ABC News swallows the Tiger Mom stereotype, spreads it around for viewers in a “What would you do?” segment

This made me very sad. It proves that Amy Chua’s book “Battle Hymn of the Tiger Mother,” whether meant as a semi-humorous memoir where she’s changed by the end and not as a mothering handbook (as she claims), has been institutionalized as the actual way Asian mothers raise their kids. The media have gobbled up the trope as accurate cultural fact, and spit it back out as theater, here in the form of an ABC News “What would you do?” segment during which an Asian “mom” berates her “daughter” (both are actors) in a restaurant for getting an A-.

I bet anyone who views this will nod their head and accept the stereotype as reality.

It’s a damned shame. If it weren’t taken so seriously by the bystanders and the reporter, John Quinones, and host George Stephanopoulos, it would be a comical scene. I hope that if this ripple effect truly wasn’t what Amy Chua meant by her book, she’s mortified by what she’s accomplished. (From Angry Asian Man via Jeff Yang)

A Chinese tiger mom explains why being a hard-ass Asian parent is better for your kids than Western coddling

My mom, brother and me at the Imperial Palace in Tokyo, eayly 1960sWow, the WSJ has a book excerpt today, “Why Chinese Mothers Are Superior,” written by Amy Chua, a Yale law school professor that boggles my mind and sends a chill down my spine. It’s her blunt declaration that the values of Chinese (and I’m telescoping it out to include all Asian) mothers are better for raising kids than “Western” parenting style.

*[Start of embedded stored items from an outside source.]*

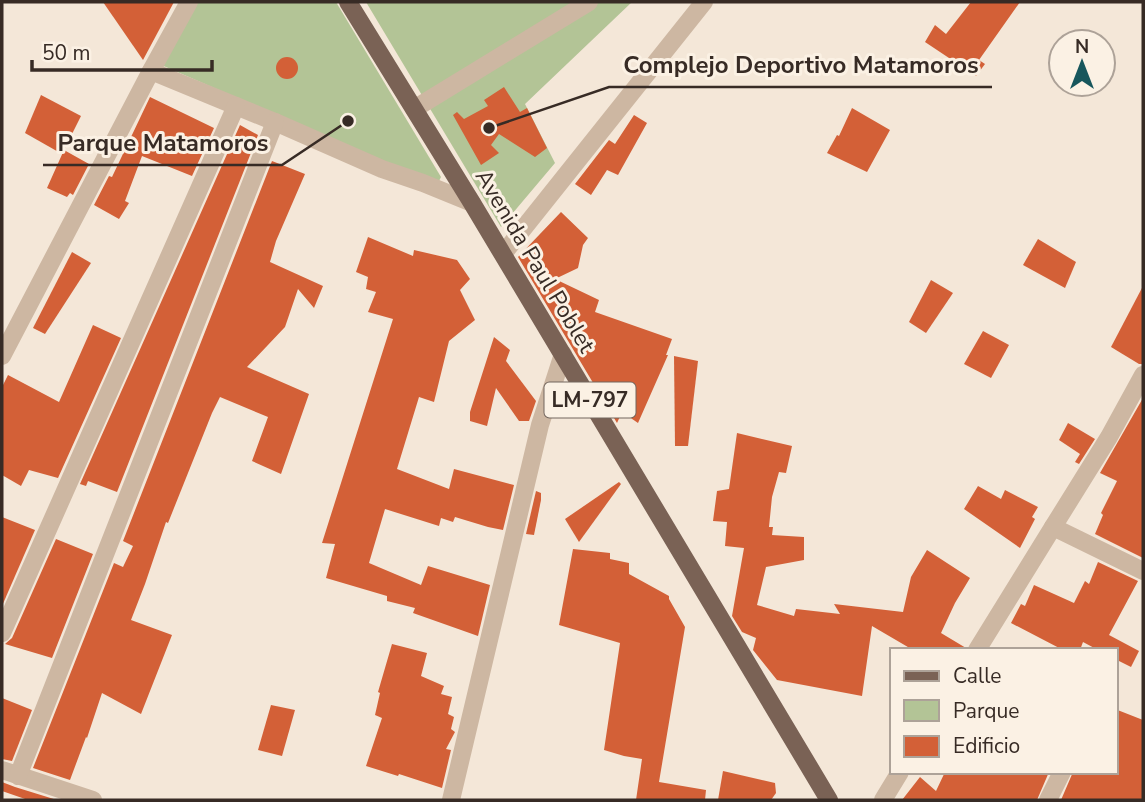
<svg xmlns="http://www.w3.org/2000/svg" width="1145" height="802" font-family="'Nunito Sans',sans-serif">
<rect width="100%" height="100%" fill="#f4e7d8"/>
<g fill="#b3c496">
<polygon points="195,2 336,2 441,177 437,185 159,64"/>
<polygon points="366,2 632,2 525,104 555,163 501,227"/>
</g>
<g fill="#d36037">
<polygon points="103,2 174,2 143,60"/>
<polygon points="971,2 1020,2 979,60 985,64 976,76 925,42 935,25 946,34"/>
<circle cx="287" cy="68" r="11"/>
<polygon points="504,87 520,112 527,108 547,148 535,157 499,134 491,145 499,153 481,165 453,115 457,112 464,119 488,106 484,100"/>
<polygon points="41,95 81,116 62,154 25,133"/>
<polygon points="150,97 214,128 192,176 142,156 125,201 129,203 119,219 94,205 109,176 112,177"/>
<polygon points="852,108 890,130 867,172 827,153 837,135 839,136"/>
<polygon points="634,115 647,123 618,175 607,170 591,195 575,184 609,140 615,144"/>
<polygon points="240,125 258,135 117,492 88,481 86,486 80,484"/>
<polygon points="64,150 89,164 73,195 70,193 67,197 47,188"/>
<polygon points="272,161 305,174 276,241 270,262 323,286 314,308 298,289 285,327 247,367 309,394 281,474 252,461 268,417 220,397 212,413 168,523 166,522 145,584 131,620 172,635 141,714 102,693 87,738 86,737 70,780 33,768 114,563 123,567 133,546 123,541"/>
<polygon points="561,212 588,238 583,245 578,268 555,279 599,300 595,312 672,339 666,355 668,355 638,423 622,412 617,423 518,257"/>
<polygon points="368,237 413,256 414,250 457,260 470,279 460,290 475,320 449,341 434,402 419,397 397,469 449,489 454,469 514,485 503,530 488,527 455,517 453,522 441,518 439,526 385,509 369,563 421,585 428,566 490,585 478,636 413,613 415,608 387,601 387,596 326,578 335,544 322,543 393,319 368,312 376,292 366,289 368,277 356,272"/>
<polygon points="1038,239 1076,262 1065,288 1023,265"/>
<polygon points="72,252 91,263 45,334 33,328"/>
<polygon points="931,280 953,293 926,333 909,322"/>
<polygon points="1143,286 1143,364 1139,364 1111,347"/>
<polygon points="93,325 121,338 58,478 29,470 21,486 2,475 2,387 8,375 59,402"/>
<polygon points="983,331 1009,345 991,378 964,364"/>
<polygon points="494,337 510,350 506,361 536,401 529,421 519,421 496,388 487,426 470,421 470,412"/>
<polygon points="674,356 698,361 688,446 675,446"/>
<polygon points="1143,398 1143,558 1095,534 1103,515 1101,513 1117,481 1100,473"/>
<polygon points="1068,423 1095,439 1079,464 1075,462 1080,454 1059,440"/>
<polygon points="737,433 792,446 786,473 779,472 772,497 769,527 773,527 772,535 804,537 804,560 766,567 757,605 794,616 796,609 840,614 834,604 903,612 911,577 927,550 970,578 955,603 941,633 966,648 966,650 913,650 872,626 862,696 777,680 753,650 756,638 742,632 732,616 744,548 725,546 727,522 713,521 717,491 729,489"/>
<polygon points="619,482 621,484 579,542 565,519"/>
<polygon points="978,486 1001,499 1005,490 1038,507 1032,517 1035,519 1020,548 964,509"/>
<polygon points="536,491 541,493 541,500 534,535 526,534"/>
<polygon points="2,517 35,530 2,606"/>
<polygon points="56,539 93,554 52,658 5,644 12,638"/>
<polygon points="573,549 610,553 610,559 629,563 629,574 669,596 669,599 685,627 659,782 706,790 705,800 636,800 642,759 624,756 604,750 620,643 559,625"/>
<polygon points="1098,562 1138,581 1109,635 1139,651 1131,667 1115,659 1115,650 1098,650 1083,642 1080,650 1063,650 1011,623 1021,604 1025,606 1034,585 1074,603 1085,581 1089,584"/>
<polygon points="392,644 427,653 421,676 444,686 441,694 452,697 448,714 454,717 451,729 455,732 446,749 451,750 442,788 399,774 398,776 366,766 382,718 375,715 380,693 378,692"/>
<polygon points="2,698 32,710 12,761 2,759"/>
<polygon points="271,705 295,710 282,756 258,750"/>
<polygon points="1115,709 1143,720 1143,800 1061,800 1073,772 1115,772"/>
<polygon points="723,771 775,783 776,793 771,800 718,800"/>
<polygon points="945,772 1049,772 1037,800 902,800 920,777 936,791"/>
<polygon points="2,782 15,787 57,800 28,800 2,791"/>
</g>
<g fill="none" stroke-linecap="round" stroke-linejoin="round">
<g stroke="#cdb7a2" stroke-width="18">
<polyline points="151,71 275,122 382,169 423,183 472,203"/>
<polyline points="414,109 589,2"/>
<polyline points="503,254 704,2"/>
<polyline points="2,356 151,71 189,2"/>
<polyline points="1053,527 1109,437 1143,375"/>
<polyline points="2,633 236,106"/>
<polyline points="977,650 1053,527 1143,571"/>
<polyline points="2,770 93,800"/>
<polyline points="18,776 275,122"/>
<polyline points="451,800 540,425 563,354"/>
<polyline points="883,800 900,772"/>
<polyline points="1048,800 1062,772"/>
</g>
<polyline stroke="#7a6255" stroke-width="18" points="348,2 472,203 829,800"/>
</g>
<g text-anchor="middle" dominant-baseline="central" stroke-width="6" stroke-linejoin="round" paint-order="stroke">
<rect fill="#fbf1e4" stroke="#72665e" stroke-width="2" x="544.5" y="382.5" width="91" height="35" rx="5"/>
<g font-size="21" font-weight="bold" fill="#372b25">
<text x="590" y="400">LM-797</text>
</g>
<g font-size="23" fill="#372b25" stroke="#fbf1e4">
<text transform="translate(535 261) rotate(59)">Avenida Paul Poblet</text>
</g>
</g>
<path fill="none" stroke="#372b25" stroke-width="2.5" d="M489 128L609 87H992M348 121L282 165H43"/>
<g fill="#372b25" stroke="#fbf1e4" stroke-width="2.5">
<circle cx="489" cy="128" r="7"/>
<circle cx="348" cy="121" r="7"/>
</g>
<g font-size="24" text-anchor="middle" font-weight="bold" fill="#372b25" stroke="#fbf1e4" stroke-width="6" stroke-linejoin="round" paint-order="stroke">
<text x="801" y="73">Complejo Deportivo Matamoros</text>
<text x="163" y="151">Parque Matamoros</text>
</g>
<rect width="1145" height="802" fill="none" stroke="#372b25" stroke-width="7"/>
<rect x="890" y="648" width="228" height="126" fill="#fbf1e4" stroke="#ada298" stroke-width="2"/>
<rect x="904" y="671" width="35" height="10" fill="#7a6255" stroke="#ada298" stroke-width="2"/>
<text x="953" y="683" font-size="21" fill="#372b25">Calle</text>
<rect x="904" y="700" width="35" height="21" fill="#b3c496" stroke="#ada298" stroke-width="2"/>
<text x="953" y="718" font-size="21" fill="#372b25">Parque</text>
<rect x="904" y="736" width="35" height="21" fill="#d36037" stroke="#ada298" stroke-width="2"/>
<text x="953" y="753" font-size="21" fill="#372b25">Edificio</text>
<g transform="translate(1082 63)"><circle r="33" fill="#fbf1e4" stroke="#ada298" stroke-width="2"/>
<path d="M0-5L12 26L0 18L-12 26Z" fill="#17565c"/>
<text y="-10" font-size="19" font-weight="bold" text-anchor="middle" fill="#372b25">N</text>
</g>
<path d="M32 60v10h180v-10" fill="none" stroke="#372b25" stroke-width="3.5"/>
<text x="42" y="60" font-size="21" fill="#372b25" stroke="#fbf1e4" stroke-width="5" paint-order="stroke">50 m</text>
</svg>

She acknowledges the stereotype that Asian moms are hard-asses and then goes on to say that being tough on your kids is a Chinese mom’s way of showing they know the kids can a) get an A in the class, b) learn that difficult piece on the piano c) excel at everything the Chinese mom says is important. It’s just a different way of showing your children you love them, she says. She states her case so emphatically that this essay really just fortifies those American stereotypes. I can hear parents in conservative households murmuring their agreement: “See Martha, I knew there’s a reason why those Chinese are always so damned good at math and science!”

Here’s how the article starts:

A lot of people wonder how Chinese parents raise such stereotypically successful kids. They wonder what these parents do to produce so many math whizzes and music prodigies, what it’s like inside the family, and whether they could do it too. Well, I can tell them, because I’ve done it. Here are some things my daughters, Sophia and Louisa, were never allowed to do:

• have a playdate
• attend a sleepover
• be in a school play
• complain about not being in a school play
• watch TV or play computer games
• choose their own extracurricular activities
• get any grade less than an A
• not be the No. 1 student in every subject except gym and drama
• play any instrument other than the piano or violin
• not play the piano or violin.

This has to be a joke, I thought, except the Wall Street Journal probably doesn’t have a sense of humor and doesn’t run satire pieces. Take this line, for instance: “If a Chinese child gets a B—which would never happen—there would first be a screaming, hair-tearing explosion.”

Nope, Chua, who was born in 1962 a year after her parents immigrated to the US, is serious. In fact, this essay is an excerpt from a book being published this week, “Battle Hymn of the Tiger Mother.”